Elon very clearly asserted last night that the Model 3 has 5-star safety ratings. But the production car isn't even built yet. Surely NHTSA didn't rate yet. Now, admittedly Elon didn't name NHTSA, but he did say 5 star ratings, and anyone half paying attention regarding Tesla over the past 2-3 years knows Elon means NHTSA. And if you look on the Model 3 page of the Tesla website right now, it shows this: How can they be certain? What happens if they get 4 stars? I assume 5 stars is an "aspirational" goal of Elon's, but surely it isn't exactly true yet?
I'm pretty sure he said they expect it to get 5 stars. Even the Model X hasn't been tested by the NHTSA yet but their internal testing shows it at 5 stars in all categories.
"The Model 3 will not just be 5 star in average, it will be 5 star in every category" - Elon Musk, last night at the Model 3 event. Video (at bottom of page) at the 10:00 mark.
Elon is making a prediction rather than saying they already have it. They know what the criteria is for a 5 star rating in every category and they are engineering towards those criteria.
This is not some test or job interview where you walk in not knowing what questions will be asked. The tests are documented and precise so that you can design and test your products with a known test procedure. And why would we doubt Tesla? The Model S already achieved this.
Fine, if you want to split hairs. But the Model 3 page doesn't say "will" it just shows a fact of 5-stars. I am confident they'll achieve it, I just don't want them jinxing it. Heck, put it this way. If a non-Tesla-friendly candidate gets elected President in November, there could be a new head of NHTSA next year, someone friendly with, say, the Kochs, and willing to be "influenced" above or below the table to give Tesla a less than 5-star rating.
Easy: design it with the same principles as the Model S Many automakers are achieving safety ratings across their model range (Subaru , anyone?) using one platform modified for several cars.
I recall from the X reveal that they were approaching what would be the 6th star in probability of passenger injury.

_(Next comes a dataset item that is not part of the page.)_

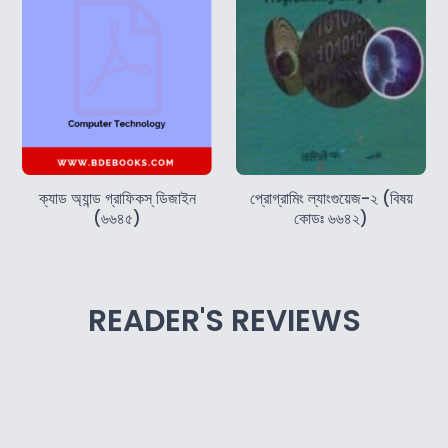
ক্যাড অ্যান্ড গ্রাফিকস্‌ ডিজাইন
প্রোগ্রামিং ল্যাংগুয়েজ-২ (বিষয়
(৬৬৪৫)
কোডঃ ৬৬৪২)
READER'S REVIEWS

If Tesla is shooting for that with the 3 it would be easy to say it will achieve 5 stars with confidence.
When they tested the Model S it actually broke the roof crushing machine....I think they will figure it out just fine.
Tesla submitted 2013 to 2015 RWD S models, and they all did 5 across the board: 2011 & Newer - Search Results | Safercar -- National Highway Traffic Safety Administration (NHTSA)
Other car companies "engineer" to the testing standards. If you check out the Model S testing, you will see that Model S surpassed the standards, in every category. And even in places where there were no standards, they excel. Other brands' ratings dropped when, all of a sudden, NHTSA started doing testing from a different angle than before, and everybody scrambled to re"engineer" the cars. Except Tesla. And computer modeling is pretty exact. They know they can pass all the standards and any new tests some people haven't even thought of yet.
This is true to some extent, but it also worried me a bit that IIHS offered to test the Model S if Tesla petitioned them to do so, and Tesla declined. Part of that was, I'm sure, a hedge against losing their NHTSA rating marketing being the "highest rated car ever." On the other hand, I kind of wonder if they had some idea that the car only performed OK, not great, in the small overlap frontal test... a new test that many modern vehicles have failed, which the NHTSA doesn't test, and which Tesla may not have designed to. So I think it's hard to justify a claim that the Model S surpassed the standards in every category when, to this day, it hasn't been tested in every category.
Computer simulation in crash testing is extremely sophisticated nowadays. You don't need to crash real car to know with very high certainty that it can reach certain star rating. Plus, the same team has been designing 5-star cars for years, they know exacting where to reinforce and how they design the structure to achieve this.
I suspect they have tested real prototype body-in-white structures and thus are confident that it will get 5-stars.